Fonte: Aspetti della vita quotidiana, Istat.
È un grafico che va letto con attenzione: i lavoratori “poco” o “per niente” soddisfatti dal proprio lavoro sono decisamente la fetta più piccola di popolazione, pur coprendo oltre 4 milioni di persone, e dunque un dato importante, ma per capire davvero il quiet quitting suggeriamo di soffermarsi a guardare le grandi barre blu. È accettabile che l’attività cui dedichiamo la metà della nostra vita da svegli sia “abbastanza soddisfacente”? A logica, la risposta corretta è no e anche in questo caso il trauma della pandemia ha fornito la spinta per tante persone a farsi più domande rispetto al proprio benessere e alla propria salute mentale. Oggi sono 7 su 10 le persone che ritengono siano necessarie strategie di supporto psicologico a livello collettivo, mentre prima della pandemia erano 2 su 10. Il bonus psicologo erogato nel 2022 ha accettato circa 41mila domande, poco più di un decimo delle domande totali presentate, che hanno sfiorato le 400mila. Il segnale è quello di un bisogno forte, che leggiamo anche nei risultati dell’indagine Aidp secondo i quali il 25% delle persone che si sono dimesse nel 2021 lo ha fatto per cercare un nuovo senso di vita.

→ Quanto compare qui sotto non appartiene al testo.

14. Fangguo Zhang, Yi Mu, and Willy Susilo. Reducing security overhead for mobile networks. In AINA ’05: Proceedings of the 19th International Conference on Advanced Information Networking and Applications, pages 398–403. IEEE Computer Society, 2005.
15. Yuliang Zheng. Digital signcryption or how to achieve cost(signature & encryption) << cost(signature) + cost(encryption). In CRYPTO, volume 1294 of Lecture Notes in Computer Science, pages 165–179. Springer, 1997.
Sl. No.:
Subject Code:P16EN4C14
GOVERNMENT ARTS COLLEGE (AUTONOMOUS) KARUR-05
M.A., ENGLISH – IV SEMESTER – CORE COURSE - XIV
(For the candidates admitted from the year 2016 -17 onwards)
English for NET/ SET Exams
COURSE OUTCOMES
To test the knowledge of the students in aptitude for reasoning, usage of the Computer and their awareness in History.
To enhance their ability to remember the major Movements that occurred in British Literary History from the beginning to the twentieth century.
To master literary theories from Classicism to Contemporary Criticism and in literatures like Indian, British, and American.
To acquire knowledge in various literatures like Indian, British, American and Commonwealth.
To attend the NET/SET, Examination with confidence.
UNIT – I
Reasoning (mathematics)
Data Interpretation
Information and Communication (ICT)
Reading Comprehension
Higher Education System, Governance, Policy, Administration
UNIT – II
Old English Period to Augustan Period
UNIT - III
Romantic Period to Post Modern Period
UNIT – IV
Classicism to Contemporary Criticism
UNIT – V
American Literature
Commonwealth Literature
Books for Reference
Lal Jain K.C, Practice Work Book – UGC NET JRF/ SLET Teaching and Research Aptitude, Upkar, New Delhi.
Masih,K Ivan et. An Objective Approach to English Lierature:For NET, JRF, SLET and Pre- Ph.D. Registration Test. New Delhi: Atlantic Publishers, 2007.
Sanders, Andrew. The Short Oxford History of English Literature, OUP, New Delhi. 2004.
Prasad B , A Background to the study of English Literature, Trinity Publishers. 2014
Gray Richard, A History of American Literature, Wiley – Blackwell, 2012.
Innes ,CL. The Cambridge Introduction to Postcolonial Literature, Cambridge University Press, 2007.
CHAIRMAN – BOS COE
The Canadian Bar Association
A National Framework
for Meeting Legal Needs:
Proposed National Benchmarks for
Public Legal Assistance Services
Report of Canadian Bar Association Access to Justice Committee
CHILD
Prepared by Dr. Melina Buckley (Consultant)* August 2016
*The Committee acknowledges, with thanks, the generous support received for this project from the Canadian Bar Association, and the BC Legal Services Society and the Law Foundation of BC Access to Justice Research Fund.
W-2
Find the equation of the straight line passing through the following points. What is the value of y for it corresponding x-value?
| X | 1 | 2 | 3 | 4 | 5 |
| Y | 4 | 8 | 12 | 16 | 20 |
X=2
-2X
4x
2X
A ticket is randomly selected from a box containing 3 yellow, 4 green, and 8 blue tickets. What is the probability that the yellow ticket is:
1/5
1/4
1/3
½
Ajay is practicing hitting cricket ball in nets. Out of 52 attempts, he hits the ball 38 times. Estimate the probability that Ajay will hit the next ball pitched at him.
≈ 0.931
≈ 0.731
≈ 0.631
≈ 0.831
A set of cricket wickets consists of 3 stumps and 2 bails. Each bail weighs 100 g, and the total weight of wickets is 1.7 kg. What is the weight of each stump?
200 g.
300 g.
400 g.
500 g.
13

E dunque, tornando al grafico proposto, l’enorme bacino di individui non pienamente soddisfatti della propria attività lavorativa devono rappresentare un segnale d’allarme dal quale partire per impattare in maniera positiva e cercare di minimizzare il numero di effettivi o potenziali quiet quitters.
i dieci indicatori per un lavoro dignitoso
In linea con l’obiettivo 8 dell’Agenda 2030, “Lavoro dignitoso e crescita economica”, l’Organizzazione Internazionale del Lavoro (ILO) ha elencato nella Decent Work Agenda dieci indicatori per il lavoro dignitoso. Tra questi troviamo retribuzioni adeguate, orari di lavoro dignitosi, equilibrio tra famiglia, lavoro e vita personale, dialogo, ambiente di lavoro stabile e sicuro, eccetera. I punti di contatto tra la lista ILO ed i punti d’attenzione sui quali spinge a riflettere il fenomeno del quiet quitting sono molteplici e stanno ad indicare un processo di cambiamento in atto rispetto alla percezione che le persone hanno del senso del lavoro e dell’attività lavorativa in generale.
il quiet quitting costa caro alle aziende
Per capire subito l’entità del fenomeno il dato più significativo è quello che emerge da un’indagine di Gallup, società di analisi e consulenza statunitense, che quantifica in 7,8 miliardi di dollari l’impatto globale in termini di produttività perduta a causa dei dipendenti poco coinvolti o non coinvolti per una percentuale dell’11% sul PIL globale.
rimodellare il mercato del lavoro
Le caratteristiche che abbiamo cercato di riportare in questa nota per tracciare i contorni del fenomeno in analisi sembrano davvero indicare che il quiet quitting è un atteggiamento di crisi più motivato da un conflitto con le modalità e le circostanze che riguardano l’attività lavorativa che la propria professione in sé. Le modalità per affrontarlo devono essere differenti a seconda dell’intensità con la quale questo si manifesta.
Dal lato dei manager certamente la distanza può contribuire ad accrescere la separazione tra valori condivisi e coinvolgimento tra azienda e lavoratore. In questo caso è importante che i leader acquisiscano le competenze adeguate per guidare e fornire supporto a team che operano in spazi ibridi diversi dal classico ufficio. Devono altresì essere consapevoli delle differenze generazionali ed utilizzare approcci differenti affinché il loro lavoro sia efficace.
Dal lato dei lavoratori è importante ricordare che chiedere aiuto a volte può rivelarsi la strategia più semplice. Le buone aziende prevedono operazioni di ascolto e supporto. Laddove ciò non fosse possibile è importante sapere che vi sono enti sul territorio che si dedicano a questo tema e che probabilmente non sono abbastanza conosciuti o fruiti. Secondo una ricognizione OECD, nel 2020, tra la platea di disoccupati in Italia, e dunque persone che cercano attivamente lavoro, soltanto il 25% ha scelto di rivolgersi ad un centro per l’impiego eppure è un servizio che, al pari di quello delle agenzie per il lavoro, viene fornito a titolo gratuito ai lavoratori.
In ottica generale il quiet quitting sta lanciando certamente il segnale di una crescente pressione psicologica sulle nuove generazioni, per le quali elementi come l’allineamento dei propri interessi, il benessere, l’atmosfera lavorativa stanno acquisendo valore ponendosi a livelli di pari importanza con un’equa e soddisfacente retribuzione, che pur continua a rimanere necessaria tra le richieste.